Cape Town - Experts warn that frustration with the police and the justice system will see vigilante killings continue to rise.
Nearly 80 vigilante killings were reported over 12 months in the Western Cape, most of them in Khayelitsha , and experts said this trend could grow if service delivery issues were not addressed urgently.
Last week, Joseph Hipandulwa, 33, was beaten before a tyre filled with paraffin was placed around his neck and set alight by Brown’s Farm residents. He had allegedly tried to burn a resident’s shack down in what is believed to have been a revenge attack.
Axolile Notywala, Social Justice Coalition spokesman, said vigilante killings occurred because people had no faith in the justice system, including police, metro police and the National Prosecuting Authority. “That is why people are taking the law into their own hands. Residents can report a crime at the police station, but they are sometimes chased away. Victims are not informed when suspects are out on bail so the community take it into their own hands.”
According to police reports, 78 vigilante killings were reported between April 2011 and April last year.
Notywala said it was difficult to convict perpetrators involved in mob killings.
Last year, Premier Helen Zille set up the O’Regan Commission of Inquiry after a comprehensive complaint was compiled by the Treatment Action Campaign, the Social Justice Coalition, Equal Education, the Triangle Project and Ndifuna Ukwazi, all represented by the Women’s Legal Centre.
The commission is tasked with investigating allegations of police inefficiencies in Khayelitsha.
But Police Minister Nathi Mthethwa applied last month to the Western Cape High Court for an interdict suspending the inquiry.
The court is expected to hand down its decision today.
Notywala said the problem was not only lazy policing but a lack of resources.
“If you look at the Cape Town CBD, there are cameras on every street corner, but in Khayelitsha there is one CCTV camera for the whole area,” he said.
Dr Johan Burger, senior researcher in the crime and justice programme at the Institute for Security Studies (ISS), said South Africa had a history of violence.
He said people appeared to believe that extreme violence like necklacing worked in the past so it should work now.
“People believe that using extreme measures will be a deterrent, such as killing someone in a gruesome manner. Some communities are just so fed up.”
Burger said that there had been a deterioration over time in service delivery.
“People are becoming frustrated, being victimised and believe that police won’t do justice. Frustration starts off with aggression and violence.”
Burger said people became emotionally charged as a group and sometimes acted irrationally.
“The danger in this situation is that there may be occasions where communities act against the wrong person. They kill or injure for a criminal act that does not justify such extreme results. And those involved in vigilante acts make themselves guilty of a crime, but people can’t understand why they get arrested.
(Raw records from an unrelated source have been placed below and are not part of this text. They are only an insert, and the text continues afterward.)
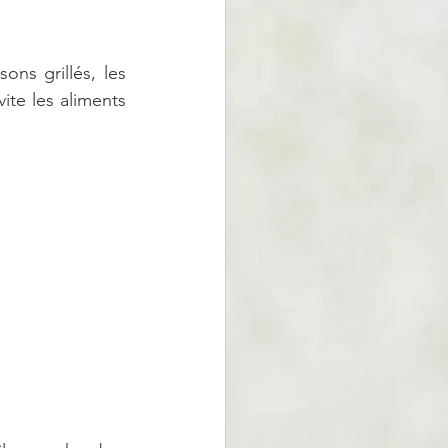
ns grillés, les 
ite les aliments 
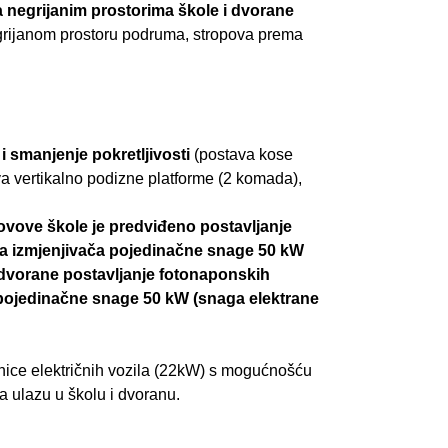
 negrijanim prostorima škole i dvorane
egrijanom prostoru podruma, stropova prema
i smanjenje pokretljivosti
(postava kose
va vertikalno podizne platforme (2 komada),
rovove škole je predviđeno postavljanje
na izmjenjivača pojedinačne snage 50 kW
 dvorane postavljanje fotonaponskih
 pojedinačne snage 50 kW (snaga elektrane
nice električnih vozila (22kW) s mogućnošću
a ulazu u školu i dvoranu.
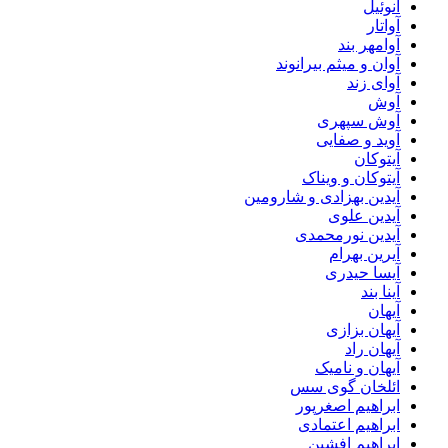
آنوئیل
آواتار
آوامهر بند
آوان و میثم بیرانوند
آوای زند
آوش
آوش سپهری
آوید و صفایی
آیتوکان
آیتوکان و ویناک
آیدین بهزادی و شارومین
آیدین علوی
آیدین نورمحمدی
آیرین بهرام
آیسا حیدری
آینا بند
آیهان
آیهان بزازی
آیهان راد
آیهان و نامیک
ائلخان گوی سس
ابراهیم اصغرپور
ابراهیم اعتمادی
ابراهیم افشین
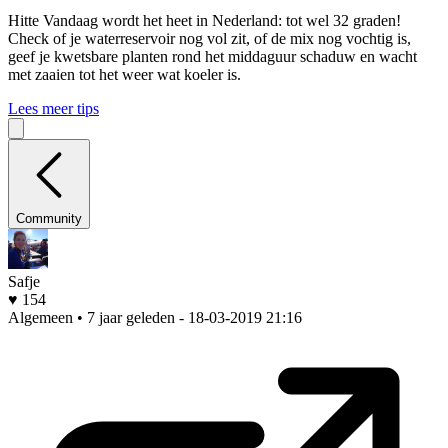
Hitte
Vandaag wordt het heet in Nederland: tot wel 32 graden!
Check of je waterreservoir nog vol zit, of de mix nog vochtig is,
geef je kwetsbare planten rond het middaguur schaduw en wacht
met zaaien tot het weer wat koeler is.
Lees meer tips
Community
Safje
♥ 154
Algemeen • 7 jaar geleden
- 18-03-2019 21:16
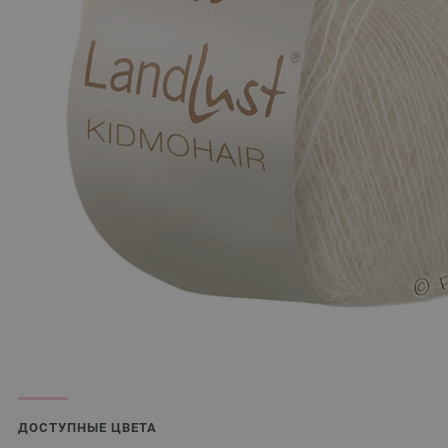
ДОСТУПНЫЕ ЦВЕТА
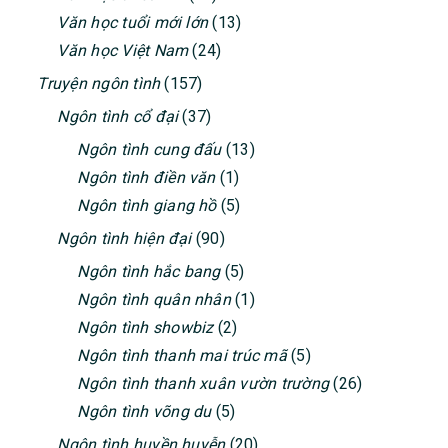
Văn học tuổi mới lớn
(13)
Văn học Việt Nam
(24)
Truyện ngôn tình
(157)
Ngôn tình cổ đại
(37)
Ngôn tình cung đấu
(13)
Ngôn tình điền văn
(1)
Ngôn tình giang hồ
(5)
Ngôn tình hiện đại
(90)
Ngôn tình hắc bang
(5)
Ngôn tình quân nhân
(1)
Ngôn tình showbiz
(2)
Ngôn tình thanh mai trúc mã
(5)
Ngôn tình thanh xuân vườn trường
(26)
Ngôn tình võng du
(5)
Ngôn tình huyền huyễn
(20)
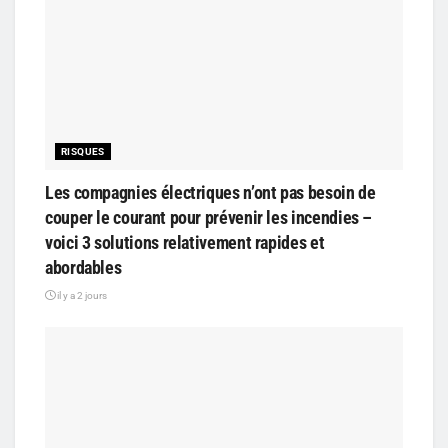
RISQUES
Les compagnies électriques n’ont pas besoin de
couper le courant pour prévenir les incendies –
voici 3 solutions relativement rapides et
abordables
il y a 2 jours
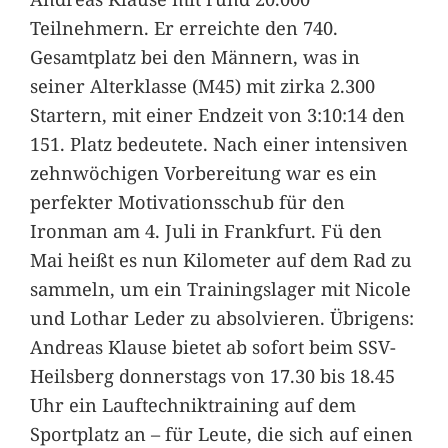
Teilnehmern. Er erreichte den 740.
Gesamtplatz bei den Männern, was in
seiner Alterklasse (M45) mit zirka 2.300
Startern, mit einer Endzeit von 3:10:14 den
151. Platz bedeutete. Nach einer intensiven
zehnwöchigen Vorbereitung war es ein
perfekter Motivationsschub für den
Ironman am 4. Juli in Frankfurt. Fü den
Mai heißt es nun Kilometer auf dem Rad zu
sammeln, um ein Trainingslager mit Nicole
und Lothar Leder zu absolvieren. Übrigens:
Andreas Klause bietet ab sofort beim SSV-
Heilsberg donnerstags von 17.30 bis 18.45
Uhr ein Lauftechniktraining auf dem
Sportplatz an – für Leute, die sich auf einen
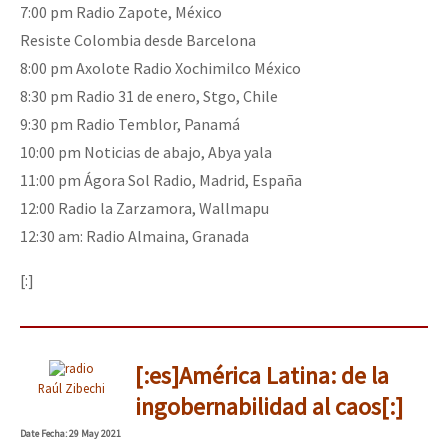
7:00 pm Radio Zapote, México
Resiste Colombia desde Barcelona
8:00 pm Axolote Radio Xochimilco México
8:30 pm Radio 31 de enero, Stgo, Chile
9:30 pm Radio Temblor, Panamá
10:00 pm Noticias de abajo, Abya yala
11:00 pm Ágora Sol Radio, Madrid, España
12:00 Radio la Zarzamora, Wallmapu
12:30 am: Radio Almaina, Granada
[:]
[:es]América Latina: de la
Raúl Zibechi
ingobernabilidad al caos[:]
Date
Fecha
: 29 May 2021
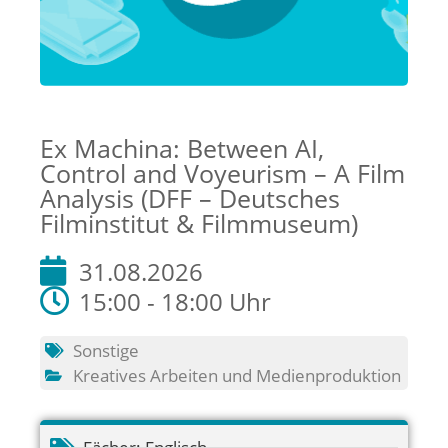
Ex Machina: Between AI,
Control and Voyeurism – A Film
Analysis (DFF – Deutsches
Filminstitut & Filmmuseum)
31.08.2026
15:00 - 18:00 Uhr
Sonstige
Kreatives Arbeiten und Medienproduktion
Fächer:
Englisch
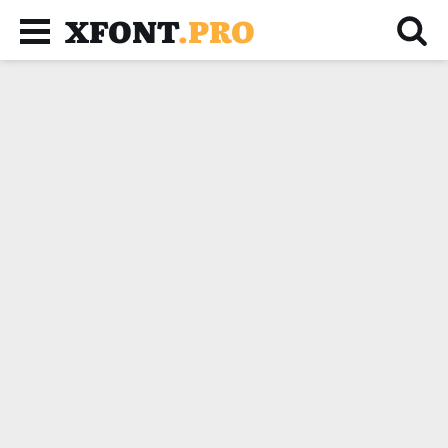
XFONT
.PRO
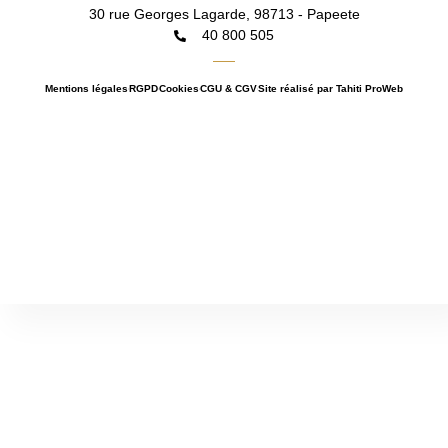
b
a
l
30 rue Georges Lagarde, 98713 - Papeete
o
g
o
40 800 505
o
r
p
k
a
e
m
Mentions légales
RGPD
Cookies
CGU & CGV
Site réalisé par Tahiti ProWeb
“I think a lot of explanation for this behaviour, in essence, is the same as service delivery protests. (There is) the whole issue of frustration and what people believe they are entitled to… when they register a complaint at a police station… there should be a good reaction from police, especially in poorer communities like Khayelitsha.”
Burger said he supported the commission of inquiry.
“There are three police stations for Khayelitsha. But I think it may get worse unless authorities improve service delivery.”